⟨
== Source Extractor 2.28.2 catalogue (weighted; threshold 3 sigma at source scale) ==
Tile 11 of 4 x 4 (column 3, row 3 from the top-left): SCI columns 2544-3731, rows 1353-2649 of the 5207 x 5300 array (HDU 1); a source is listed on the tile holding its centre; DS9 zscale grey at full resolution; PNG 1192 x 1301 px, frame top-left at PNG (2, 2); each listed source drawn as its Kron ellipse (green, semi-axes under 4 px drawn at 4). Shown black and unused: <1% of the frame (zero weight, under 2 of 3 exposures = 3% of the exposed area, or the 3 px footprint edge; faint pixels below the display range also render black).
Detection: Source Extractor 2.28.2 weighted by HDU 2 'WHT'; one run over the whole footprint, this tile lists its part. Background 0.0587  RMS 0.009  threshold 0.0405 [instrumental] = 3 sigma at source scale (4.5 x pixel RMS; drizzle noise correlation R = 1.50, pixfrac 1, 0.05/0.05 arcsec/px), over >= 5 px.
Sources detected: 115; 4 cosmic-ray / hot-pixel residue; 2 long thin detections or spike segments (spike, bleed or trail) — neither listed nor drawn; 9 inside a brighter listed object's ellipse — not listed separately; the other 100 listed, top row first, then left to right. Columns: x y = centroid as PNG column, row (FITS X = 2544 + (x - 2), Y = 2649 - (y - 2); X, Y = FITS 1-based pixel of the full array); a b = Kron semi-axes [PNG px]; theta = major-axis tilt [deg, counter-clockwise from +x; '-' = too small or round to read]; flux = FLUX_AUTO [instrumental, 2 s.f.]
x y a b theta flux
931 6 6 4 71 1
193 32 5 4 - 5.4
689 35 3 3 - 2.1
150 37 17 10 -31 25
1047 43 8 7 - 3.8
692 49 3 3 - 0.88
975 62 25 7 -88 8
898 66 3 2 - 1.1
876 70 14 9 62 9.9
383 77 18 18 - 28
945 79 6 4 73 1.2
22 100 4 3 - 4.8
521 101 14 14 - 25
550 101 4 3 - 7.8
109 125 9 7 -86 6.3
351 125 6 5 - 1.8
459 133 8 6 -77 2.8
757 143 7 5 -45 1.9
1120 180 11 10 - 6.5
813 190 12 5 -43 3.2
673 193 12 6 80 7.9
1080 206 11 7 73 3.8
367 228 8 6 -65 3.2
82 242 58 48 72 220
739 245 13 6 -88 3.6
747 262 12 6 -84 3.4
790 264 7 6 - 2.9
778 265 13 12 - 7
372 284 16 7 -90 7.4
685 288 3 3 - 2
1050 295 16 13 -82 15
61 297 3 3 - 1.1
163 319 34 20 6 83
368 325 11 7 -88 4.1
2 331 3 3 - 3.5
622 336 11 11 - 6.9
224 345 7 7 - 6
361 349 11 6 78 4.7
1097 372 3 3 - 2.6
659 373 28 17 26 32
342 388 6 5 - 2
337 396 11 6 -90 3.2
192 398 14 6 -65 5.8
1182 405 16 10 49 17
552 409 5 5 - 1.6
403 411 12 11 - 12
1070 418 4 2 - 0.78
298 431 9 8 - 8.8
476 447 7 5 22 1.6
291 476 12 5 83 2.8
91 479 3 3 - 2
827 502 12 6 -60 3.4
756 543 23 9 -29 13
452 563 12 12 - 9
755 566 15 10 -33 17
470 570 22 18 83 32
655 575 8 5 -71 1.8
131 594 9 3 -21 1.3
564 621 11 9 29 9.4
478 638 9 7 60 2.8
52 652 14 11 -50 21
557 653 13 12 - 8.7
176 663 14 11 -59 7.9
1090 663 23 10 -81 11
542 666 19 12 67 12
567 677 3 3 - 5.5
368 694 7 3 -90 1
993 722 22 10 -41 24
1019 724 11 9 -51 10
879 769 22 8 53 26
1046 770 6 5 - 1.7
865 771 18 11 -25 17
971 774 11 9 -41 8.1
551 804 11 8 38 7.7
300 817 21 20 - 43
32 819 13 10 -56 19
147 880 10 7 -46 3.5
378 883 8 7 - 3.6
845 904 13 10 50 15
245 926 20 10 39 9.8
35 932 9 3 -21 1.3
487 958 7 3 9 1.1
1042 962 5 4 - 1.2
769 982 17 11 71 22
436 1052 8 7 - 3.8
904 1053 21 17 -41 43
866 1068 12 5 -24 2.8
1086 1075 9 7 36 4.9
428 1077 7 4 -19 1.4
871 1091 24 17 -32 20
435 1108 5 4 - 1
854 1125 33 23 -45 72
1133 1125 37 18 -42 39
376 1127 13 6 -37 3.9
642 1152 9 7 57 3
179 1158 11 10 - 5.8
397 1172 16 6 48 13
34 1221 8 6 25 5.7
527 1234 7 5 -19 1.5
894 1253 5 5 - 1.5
⟩
Written instruction: Rewrite the data above, changing "Sources detected" to "Objects found" and leaving everything else unchanged.

Expected answer:
== Source Extractor 2.28.2 catalogue (weighted; threshold 3 sigma at source scale) ==
Tile 11 of 4 x 4 (column 3, row 3 from the top-left): SCI columns 2544-3731, rows 1353-2649 of the 5207 x 5300 array (HDU 1); a source is listed on the tile holding its centre; DS9 zscale grey at full resolution; PNG 1192 x 1301 px, frame top-left at PNG (2, 2); each listed source drawn as its Kron ellipse (green, semi-axes under 4 px drawn at 4). Shown black and unused: <1% of the frame (zero weight, under 2 of 3 exposures = 3% of the exposed area, or the 3 px footprint edge; faint pixels below the display range also render black).
Detection: Source Extractor 2.28.2 weighted by HDU 2 'WHT'; one run over the whole footprint, this tile lists its part. Background 0.0587  RMS 0.009  threshold 0.0405 [instrumental] = 3 sigma at source scale (4.5 x pixel RMS; drizzle noise correlation R = 1.50, pixfrac 1, 0.05/0.05 arcsec/px), over >= 5 px.
Objects found: 115; 4 cosmic-ray / hot-pixel residue; 2 long thin detections or spike segments (spike, bleed or trail) — neither listed nor drawn; 9 inside a brighter listed object's ellipse — not listed separately; the other 100 listed, top row first, then left to right. Columns: x y = centroid as PNG column, row (FITS X = 2544 + (x - 2), Y = 2649 - (y - 2); X, Y = FITS 1-based pixel of the full array); a b = Kron semi-axes [PNG px]; theta = major-axis tilt [deg, counter-clockwise from +x; '-' = too small or round to read]; flux = FLUX_AUTO [instrumental, 2 s.f.]
x y a b theta flux
931 6 6 4 71 1
193 32 5 4 - 5.4
689 35 3 3 - 2.1
150 37 17 10 -31 25
1047 43 8 7 - 3.8
692 49 3 3 - 0.88
975 62 25 7 -88 8
898 66 3 2 - 1.1
876 70 14 9 62 9.9
383 77 18 18 - 28
945 79 6 4 73 1.2
22 100 4 3 - 4.8
521 101 14 14 - 25
550 101 4 3 - 7.8
109 125 9 7 -86 6.3
351 125 6 5 - 1.8
459 133 8 6 -77 2.8
757 143 7 5 -45 1.9
1120 180 11 10 - 6.5
813 190 12 5 -43 3.2
673 193 12 6 80 7.9
1080 206 11 7 73 3.8
367 228 8 6 -65 3.2
82 242 58 48 72 220
739 245 13 6 -88 3.6
747 262 12 6 -84 3.4
790 264 7 6 - 2.9
778 265 13 12 - 7
372 284 16 7 -90 7.4
685 288 3 3 - 2
1050 295 16 13 -82 15
61 297 3 3 - 1.1
163 319 34 20 6 83
368 325 11 7 -88 4.1
2 331 3 3 - 3.5
622 336 11 11 - 6.9
224 345 7 7 - 6
361 349 11 6 78 4.7
1097 372 3 3 - 2.6
659 373 28 17 26 32
342 388 6 5 - 2
337 396 11 6 -90 3.2
192 398 14 6 -65 5.8
1182 405 16 10 49 17
552 409 5 5 - 1.6
403 411 12 11 - 12
1070 418 4 2 - 0.78
298 431 9 8 - 8.8
476 447 7 5 22 1.6
291 476 12 5 83 2.8
91 479 3 3 - 2
827 502 12 6 -60 3.4
756 543 23 9 -29 13
452 563 12 12 - 9
755 566 15 10 -33 17
470 570 22 18 83 32
655 575 8 5 -71 1.8
131 594 9 3 -21 1.3
564 621 11 9 29 9.4
478 638 9 7 60 2.8
52 652 14 11 -50 21
557 653 13 12 - 8.7
176 663 14 11 -59 7.9
1090 663 23 10 -81 11
542 666 19 12 67 12
567 677 3 3 - 5.5
368 694 7 3 -90 1
993 722 22 10 -41 24
1019 724 11 9 -51 10
879 769 22 8 53 26
1046 770 6 5 - 1.7
865 771 18 11 -25 17
971 774 11 9 -41 8.1
551 804 11 8 38 7.7
300 817 21 20 - 43
32 819 13 10 -56 19
147 880 10 7 -46 3.5
378 883 8 7 - 3.6
845 904 13 10 50 15
245 926 20 10 39 9.8
35 932 9 3 -21 1.3
487 958 7 3 9 1.1
1042 962 5 4 - 1.2
769 982 17 11 71 22
436 1052 8 7 - 3.8
904 1053 21 17 -41 43
866 1068 12 5 -24 2.8
1086 1075 9 7 36 4.9
428 1077 7 4 -19 1.4
871 1091 24 17 -32 20
435 1108 5 4 - 1
854 1125 33 23 -45 72
1133 1125 37 18 -42 39
376 1127 13 6 -37 3.9
642 1152 9 7 57 3
179 1158 11 10 - 5.8
397 1172 16 6 48 13
34 1221 8 6 25 5.7
527 1234 7 5 -19 1.5
894 1253 5 5 - 1.5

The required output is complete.